Part of Advances in Neural Information Processing Systems 33 (NeurIPS 2020)
Pranjal Awasthi, Himanshu Jain, Ankit Singh Rawat, Aravindan Vijayaraghavan
Adversarial robustness measures the susceptibility of a classifier to imperceptible perturbations made to the inputs at test time. In this work we highlight the benefits of natural low rank representations that often exist for real data such as images, for training neural networks with certified robustness guarantees.
Our first contribution is for certified robustness to perturbations measured in L_2 norm. We exploit low rank data representations to provide improved guarantees over state-of-the-art randomized smoothing-based approaches on standard benchmark datasets such as CIFAR-10 and CIFAR-100.

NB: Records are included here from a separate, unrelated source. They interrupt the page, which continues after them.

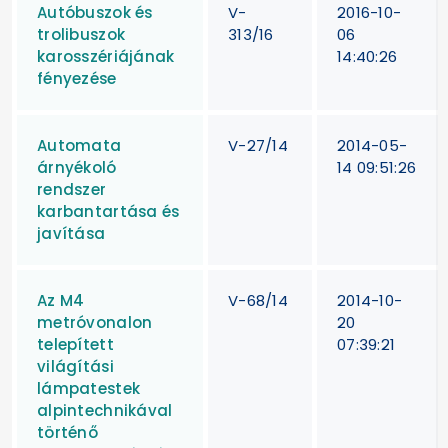
Autóbuszok és
V-
2016-10-
trolibuszok
313/16
06
karosszériájának
14:40:26
fényezése
Automata
V-27/14
2014-05-
árnyékoló
14 09:51:26
rendszer
karbantartása és
javítása
Az M4
V-68/14
2014-10-
metróvonalon
20
telepített
07:39:21
világítási
lámpatestek
alpintechnikával
történő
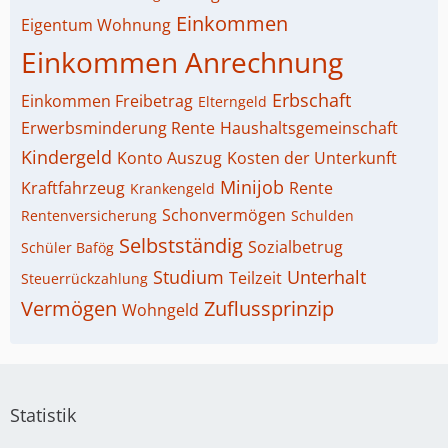
Einkommen
Eigentum Wohnung
Einkommen Anrechnung
Erbschaft
Einkommen Freibetrag
Elterngeld
Erwerbsminderung Rente
Haushaltsgemeinschaft
Kindergeld
Konto Auszug
Kosten der Unterkunft
Minijob
Kraftfahrzeug
Rente
Krankengeld
Schonvermögen
Rentenversicherung
Schulden
Selbstständig
Sozialbetrug
Schüler Bafög
Studium
Unterhalt
Teilzeit
Steuerrückzahlung
Vermögen
Zuflussprinzip
Wohngeld
Statistik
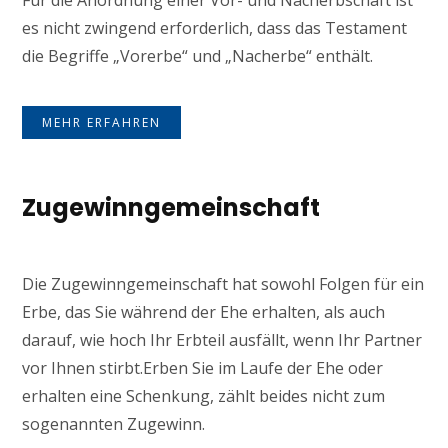
Für die Anordnung einer Vor- und Nacherbschaft ist
es nicht zwingend erforderlich, dass das Testament
die Begriffe „Vorerbe“ und „Nacherbe“ enthält.
MEHR ERFAHREN
Zugewinngemeinschaft
Die Zugewinngemeinschaft hat sowohl Folgen für ein
Erbe, das Sie während der Ehe erhalten, als auch
darauf, wie hoch Ihr Erbteil ausfällt, wenn Ihr Partner
vor Ihnen stirbt.Erben Sie im Laufe der Ehe oder
erhalten eine Schenkung, zählt beides nicht zum
sogenannten Zugewinn.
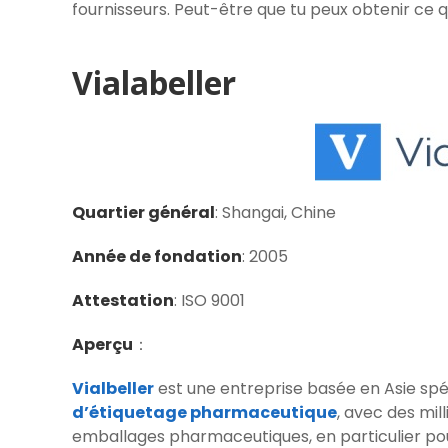
fournisseurs. Peut-être que tu peux obtenir ce q
Vialabeller
Quartier général
: Shangai, Chine
Année de fondation
: 2005
Attestation
: ISO 9001
Aperçu
：
Vialbeller
est une entreprise basée en Asie spéc
d’étiquetage pharmaceutique
, avec des mil
emballages pharmaceutiques, en particulier po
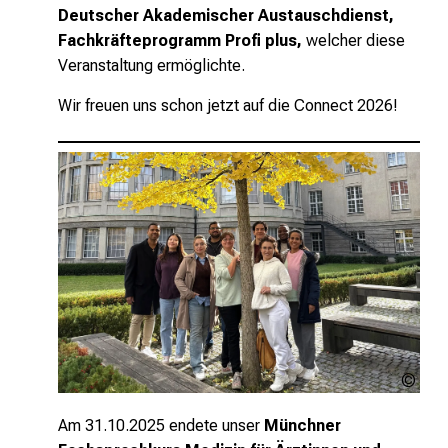
Deutscher Akademischer Austauschdienst,
Fachkräfteprogramm Profi plus,
welcher diese
Veranstaltung ermöglichte.
Wir freuen uns schon jetzt auf die Connect 2026!
Urhe
unge
Am 31.10.2025 endete unser
Münchner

Our second contribution is for the more challenging setting of certified robustness to perturbations measured in L\infty norm. We demonstrate empirically that natural low rank representations have inherent robustness properties that can be leveraged to provide significantly better guarantees for certified robustness to L\infty perturbations in those representations. Our certificate of L\infty robustness relies on a natural quantity involving the \infty -> 2 matrix operator norm associated with the representation, to translate robustness guarantees from L2 to L_\infty perturbations.
A key technical ingredient for our certification guarantees is a fast algorithm with provable guarantees based on the multiplicative weights update method to provide upper bounds on the above matrix norm. Our algorithmic guarantees improve upon the state of the art for this problem, and may be of independent interest.